Thanks for nothing!
Phil Banyard of the EDP has taken it upon himself to create a controversy in local cricket. He hasn't done it all by himself – but, it appears, he is the prime mover. With help from Norfolk's own version of Victor Meldrew, John Murrell, he seeks to upset everyone he can.
We've had three weeks of stories about plans to expand the Norfolk Alliance at the expense of the feeder leagues. It's obvious, various people are not happy.
The title of “Chief Whinger” surely goes to John Murrell of Sprowston C.C. It's a shame to personalise what should be a serious debate about cricket, but when John is involved – it's difficult no too!
John exhibits all the characteristics of a real “Nimby-Jobsworth”. He thinks he's on a mission and the rest of the world is out to get him. We see this every year at the Annual General Meeting of the Norfolk Cricket League. First, John puts forward umpteen amendments – the purpose of which is to make the Norfolk League more like the Alliance – we spend a long time reading them and trying to make sense of his poorly constructed proposals, and then they are all rejected by an overwhelming majority.
Like all good Jobsworth's this does not really deter John.
So, this year he has run to the Alliance Committee and persuaded them to back an expansion of their league. In other words, what he can not get by democratic means he seeks to impose. There's a word for this, and I think it's fascist.
What is it exactly he wants? Under the guise of raising standards he wants to resurrect the Alliance closed shop that the ECB did away with when the pyramid structure was set up some years ago. The rest is just window dressing.

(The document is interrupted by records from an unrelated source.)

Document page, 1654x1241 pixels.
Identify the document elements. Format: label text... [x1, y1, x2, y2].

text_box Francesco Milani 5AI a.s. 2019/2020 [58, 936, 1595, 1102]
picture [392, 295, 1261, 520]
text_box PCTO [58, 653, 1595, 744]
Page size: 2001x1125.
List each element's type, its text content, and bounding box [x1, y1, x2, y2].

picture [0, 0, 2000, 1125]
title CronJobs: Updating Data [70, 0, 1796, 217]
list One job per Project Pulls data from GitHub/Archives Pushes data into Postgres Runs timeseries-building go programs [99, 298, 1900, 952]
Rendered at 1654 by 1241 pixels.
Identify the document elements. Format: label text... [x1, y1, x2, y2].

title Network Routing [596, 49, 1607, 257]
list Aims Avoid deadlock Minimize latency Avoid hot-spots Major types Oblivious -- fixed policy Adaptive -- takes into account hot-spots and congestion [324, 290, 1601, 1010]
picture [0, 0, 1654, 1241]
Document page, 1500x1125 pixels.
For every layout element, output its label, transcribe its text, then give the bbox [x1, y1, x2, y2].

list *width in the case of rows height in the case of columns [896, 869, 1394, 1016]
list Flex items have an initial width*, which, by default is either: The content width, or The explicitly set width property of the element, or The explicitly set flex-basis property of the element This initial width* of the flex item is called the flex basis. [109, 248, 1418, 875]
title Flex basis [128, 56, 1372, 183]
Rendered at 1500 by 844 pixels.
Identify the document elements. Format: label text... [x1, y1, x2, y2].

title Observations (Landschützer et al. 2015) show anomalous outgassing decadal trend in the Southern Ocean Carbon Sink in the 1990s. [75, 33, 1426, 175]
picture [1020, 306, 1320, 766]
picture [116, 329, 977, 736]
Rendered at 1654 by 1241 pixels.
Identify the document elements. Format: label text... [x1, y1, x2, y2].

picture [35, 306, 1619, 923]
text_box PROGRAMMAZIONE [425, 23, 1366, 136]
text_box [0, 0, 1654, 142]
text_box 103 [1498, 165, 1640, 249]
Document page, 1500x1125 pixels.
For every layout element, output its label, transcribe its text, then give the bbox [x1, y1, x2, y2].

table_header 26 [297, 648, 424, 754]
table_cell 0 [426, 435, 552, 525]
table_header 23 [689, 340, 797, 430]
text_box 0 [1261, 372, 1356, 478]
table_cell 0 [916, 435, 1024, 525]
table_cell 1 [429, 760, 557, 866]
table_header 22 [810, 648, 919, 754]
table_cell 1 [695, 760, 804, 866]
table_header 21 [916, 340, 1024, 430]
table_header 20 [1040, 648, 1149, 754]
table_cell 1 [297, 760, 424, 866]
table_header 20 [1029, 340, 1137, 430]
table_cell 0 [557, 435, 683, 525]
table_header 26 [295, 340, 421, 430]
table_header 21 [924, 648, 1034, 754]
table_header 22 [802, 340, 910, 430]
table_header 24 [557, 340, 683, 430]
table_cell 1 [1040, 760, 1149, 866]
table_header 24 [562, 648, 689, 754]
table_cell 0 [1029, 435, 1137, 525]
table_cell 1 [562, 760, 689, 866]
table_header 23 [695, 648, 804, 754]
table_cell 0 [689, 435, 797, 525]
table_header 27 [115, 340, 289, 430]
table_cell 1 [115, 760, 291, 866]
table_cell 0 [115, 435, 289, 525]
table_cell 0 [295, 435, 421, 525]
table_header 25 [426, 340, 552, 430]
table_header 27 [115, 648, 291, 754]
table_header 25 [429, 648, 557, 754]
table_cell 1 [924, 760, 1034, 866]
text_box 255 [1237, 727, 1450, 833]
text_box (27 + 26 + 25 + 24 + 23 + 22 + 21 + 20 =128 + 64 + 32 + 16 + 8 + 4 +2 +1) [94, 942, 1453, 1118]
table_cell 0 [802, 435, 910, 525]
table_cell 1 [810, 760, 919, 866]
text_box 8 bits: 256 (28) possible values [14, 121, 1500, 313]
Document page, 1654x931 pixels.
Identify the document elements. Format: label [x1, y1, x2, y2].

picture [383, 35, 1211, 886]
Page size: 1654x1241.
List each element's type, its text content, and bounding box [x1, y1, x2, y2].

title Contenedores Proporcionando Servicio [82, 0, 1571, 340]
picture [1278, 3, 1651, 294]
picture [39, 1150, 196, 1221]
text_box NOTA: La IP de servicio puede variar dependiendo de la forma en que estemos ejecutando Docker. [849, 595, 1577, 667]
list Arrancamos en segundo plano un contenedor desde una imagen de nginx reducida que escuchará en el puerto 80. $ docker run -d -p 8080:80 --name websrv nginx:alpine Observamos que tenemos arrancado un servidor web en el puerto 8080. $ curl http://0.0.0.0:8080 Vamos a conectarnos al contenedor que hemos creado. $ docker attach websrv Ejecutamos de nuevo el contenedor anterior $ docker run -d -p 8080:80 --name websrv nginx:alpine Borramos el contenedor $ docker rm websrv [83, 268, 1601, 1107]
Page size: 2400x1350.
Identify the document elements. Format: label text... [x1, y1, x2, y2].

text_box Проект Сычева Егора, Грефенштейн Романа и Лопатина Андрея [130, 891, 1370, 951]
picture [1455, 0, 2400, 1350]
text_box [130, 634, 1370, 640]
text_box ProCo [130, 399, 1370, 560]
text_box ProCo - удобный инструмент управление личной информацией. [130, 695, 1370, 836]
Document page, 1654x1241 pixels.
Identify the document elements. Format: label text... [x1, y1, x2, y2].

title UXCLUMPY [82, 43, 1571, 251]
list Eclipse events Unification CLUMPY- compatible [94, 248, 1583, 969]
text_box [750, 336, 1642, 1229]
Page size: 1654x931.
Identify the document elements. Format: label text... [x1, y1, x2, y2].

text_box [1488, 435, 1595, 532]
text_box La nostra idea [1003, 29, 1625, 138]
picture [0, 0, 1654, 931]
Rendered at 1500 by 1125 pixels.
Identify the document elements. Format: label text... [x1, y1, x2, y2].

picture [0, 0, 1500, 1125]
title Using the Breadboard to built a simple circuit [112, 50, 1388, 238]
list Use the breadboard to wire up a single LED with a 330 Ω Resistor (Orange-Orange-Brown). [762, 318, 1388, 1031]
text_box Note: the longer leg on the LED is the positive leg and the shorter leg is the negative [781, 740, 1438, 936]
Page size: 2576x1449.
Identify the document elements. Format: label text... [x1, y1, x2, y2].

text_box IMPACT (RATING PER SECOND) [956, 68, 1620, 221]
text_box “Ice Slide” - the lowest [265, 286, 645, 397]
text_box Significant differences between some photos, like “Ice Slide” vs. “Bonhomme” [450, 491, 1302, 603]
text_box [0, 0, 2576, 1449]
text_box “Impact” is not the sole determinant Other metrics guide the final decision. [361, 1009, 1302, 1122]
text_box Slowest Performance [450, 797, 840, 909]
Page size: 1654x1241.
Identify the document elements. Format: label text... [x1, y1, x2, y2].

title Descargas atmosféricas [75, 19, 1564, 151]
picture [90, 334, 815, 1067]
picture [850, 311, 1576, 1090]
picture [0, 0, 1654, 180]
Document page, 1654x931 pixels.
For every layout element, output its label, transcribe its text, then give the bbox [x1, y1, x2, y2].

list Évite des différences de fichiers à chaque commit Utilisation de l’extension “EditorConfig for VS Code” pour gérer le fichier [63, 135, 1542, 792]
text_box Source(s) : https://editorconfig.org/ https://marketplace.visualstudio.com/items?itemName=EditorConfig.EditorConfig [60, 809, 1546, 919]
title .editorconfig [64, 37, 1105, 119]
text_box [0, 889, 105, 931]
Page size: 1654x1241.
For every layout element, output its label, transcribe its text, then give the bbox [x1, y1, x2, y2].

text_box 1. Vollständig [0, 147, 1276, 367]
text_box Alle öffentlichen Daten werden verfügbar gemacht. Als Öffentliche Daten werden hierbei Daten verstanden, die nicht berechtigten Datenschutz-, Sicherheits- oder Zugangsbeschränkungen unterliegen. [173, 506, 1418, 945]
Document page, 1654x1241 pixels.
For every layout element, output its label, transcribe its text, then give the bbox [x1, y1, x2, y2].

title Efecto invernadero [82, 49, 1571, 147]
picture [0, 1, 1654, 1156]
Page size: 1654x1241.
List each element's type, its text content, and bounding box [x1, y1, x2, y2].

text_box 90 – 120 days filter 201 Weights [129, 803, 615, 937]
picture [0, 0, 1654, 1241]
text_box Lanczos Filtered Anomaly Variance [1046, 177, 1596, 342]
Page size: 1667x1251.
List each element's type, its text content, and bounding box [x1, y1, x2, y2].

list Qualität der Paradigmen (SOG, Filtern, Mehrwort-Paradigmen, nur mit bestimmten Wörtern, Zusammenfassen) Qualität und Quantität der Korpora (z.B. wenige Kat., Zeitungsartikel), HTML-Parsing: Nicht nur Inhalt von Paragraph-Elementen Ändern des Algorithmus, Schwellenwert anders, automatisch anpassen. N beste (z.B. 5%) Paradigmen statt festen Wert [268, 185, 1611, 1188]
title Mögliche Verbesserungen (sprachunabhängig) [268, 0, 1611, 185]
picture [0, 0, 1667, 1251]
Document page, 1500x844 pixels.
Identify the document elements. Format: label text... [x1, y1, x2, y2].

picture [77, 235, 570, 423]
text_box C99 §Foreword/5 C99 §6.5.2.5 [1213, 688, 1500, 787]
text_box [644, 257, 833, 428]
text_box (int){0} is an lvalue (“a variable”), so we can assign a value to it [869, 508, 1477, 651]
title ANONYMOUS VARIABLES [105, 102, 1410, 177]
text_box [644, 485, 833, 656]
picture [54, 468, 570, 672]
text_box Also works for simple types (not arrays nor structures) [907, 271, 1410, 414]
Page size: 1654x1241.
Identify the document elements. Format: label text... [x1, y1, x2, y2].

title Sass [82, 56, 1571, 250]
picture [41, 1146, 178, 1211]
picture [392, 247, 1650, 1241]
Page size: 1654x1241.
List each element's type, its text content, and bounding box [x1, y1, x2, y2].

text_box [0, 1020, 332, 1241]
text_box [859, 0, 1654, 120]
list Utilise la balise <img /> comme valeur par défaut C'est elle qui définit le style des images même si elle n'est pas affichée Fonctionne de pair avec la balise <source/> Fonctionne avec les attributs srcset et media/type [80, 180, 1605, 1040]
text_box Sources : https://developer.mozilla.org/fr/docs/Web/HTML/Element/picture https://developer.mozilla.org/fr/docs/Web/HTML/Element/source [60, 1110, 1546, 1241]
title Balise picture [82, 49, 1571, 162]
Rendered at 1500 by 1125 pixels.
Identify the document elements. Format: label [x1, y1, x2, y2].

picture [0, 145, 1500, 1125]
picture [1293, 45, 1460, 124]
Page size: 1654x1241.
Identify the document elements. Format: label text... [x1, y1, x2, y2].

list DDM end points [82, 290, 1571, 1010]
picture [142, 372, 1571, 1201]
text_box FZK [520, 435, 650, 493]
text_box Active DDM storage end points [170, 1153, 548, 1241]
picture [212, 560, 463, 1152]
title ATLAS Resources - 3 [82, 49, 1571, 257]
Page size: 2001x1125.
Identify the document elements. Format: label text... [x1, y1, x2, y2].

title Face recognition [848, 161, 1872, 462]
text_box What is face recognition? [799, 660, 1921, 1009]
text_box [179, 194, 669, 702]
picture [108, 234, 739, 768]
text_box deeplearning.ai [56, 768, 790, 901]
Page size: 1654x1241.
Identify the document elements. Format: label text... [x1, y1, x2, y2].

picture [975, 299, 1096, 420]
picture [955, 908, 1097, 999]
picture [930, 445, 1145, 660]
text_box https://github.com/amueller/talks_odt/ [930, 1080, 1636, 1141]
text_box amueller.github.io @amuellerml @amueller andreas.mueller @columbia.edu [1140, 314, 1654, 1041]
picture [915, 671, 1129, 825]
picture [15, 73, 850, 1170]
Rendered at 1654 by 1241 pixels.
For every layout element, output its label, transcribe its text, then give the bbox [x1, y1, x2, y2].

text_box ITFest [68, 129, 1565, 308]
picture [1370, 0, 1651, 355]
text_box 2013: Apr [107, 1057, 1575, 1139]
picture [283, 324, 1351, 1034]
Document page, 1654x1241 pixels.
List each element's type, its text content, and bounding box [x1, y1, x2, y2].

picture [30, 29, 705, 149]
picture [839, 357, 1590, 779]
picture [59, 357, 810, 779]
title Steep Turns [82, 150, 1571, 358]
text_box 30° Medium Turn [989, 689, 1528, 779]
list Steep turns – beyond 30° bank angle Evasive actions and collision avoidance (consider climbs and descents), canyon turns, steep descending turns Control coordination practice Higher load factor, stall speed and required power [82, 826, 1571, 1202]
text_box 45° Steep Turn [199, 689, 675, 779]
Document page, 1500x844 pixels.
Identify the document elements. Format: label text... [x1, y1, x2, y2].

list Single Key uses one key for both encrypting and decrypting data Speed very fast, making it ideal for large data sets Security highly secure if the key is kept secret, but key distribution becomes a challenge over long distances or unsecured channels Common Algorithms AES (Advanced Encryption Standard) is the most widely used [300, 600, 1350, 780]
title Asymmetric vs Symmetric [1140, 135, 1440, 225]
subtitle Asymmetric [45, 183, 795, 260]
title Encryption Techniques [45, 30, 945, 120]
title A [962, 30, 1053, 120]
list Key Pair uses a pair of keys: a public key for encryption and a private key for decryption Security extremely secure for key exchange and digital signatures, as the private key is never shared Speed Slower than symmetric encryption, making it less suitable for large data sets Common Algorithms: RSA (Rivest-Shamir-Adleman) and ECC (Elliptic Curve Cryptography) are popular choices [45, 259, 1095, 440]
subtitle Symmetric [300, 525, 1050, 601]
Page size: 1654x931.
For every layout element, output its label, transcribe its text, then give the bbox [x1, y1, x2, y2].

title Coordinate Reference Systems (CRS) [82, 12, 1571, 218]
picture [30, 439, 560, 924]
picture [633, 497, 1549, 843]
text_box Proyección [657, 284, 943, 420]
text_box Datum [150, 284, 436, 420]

To do so, he has resurrected a document “Norfolk Cricket Board – Feeder Leagues Proposed Standards for 2005”. There is much to be commended in this document. Unfortunately, John has chosen to focus on what I describe as the “toilet and twaddle” parts of the document. Whereas the focus should be on item one: good playing surface”, John has ranted on about showers and toilets and separate changing rooms.
I resist the temptation to ascribe motive to his concerns.
Let's be clear, the aims expressed in this document are good. But, in trying to beat his fellow cricketers to death with the minutiae, John just makes himself look foolish.
It's a shame that Phil Banyard has chosen to give him a mouthpiece.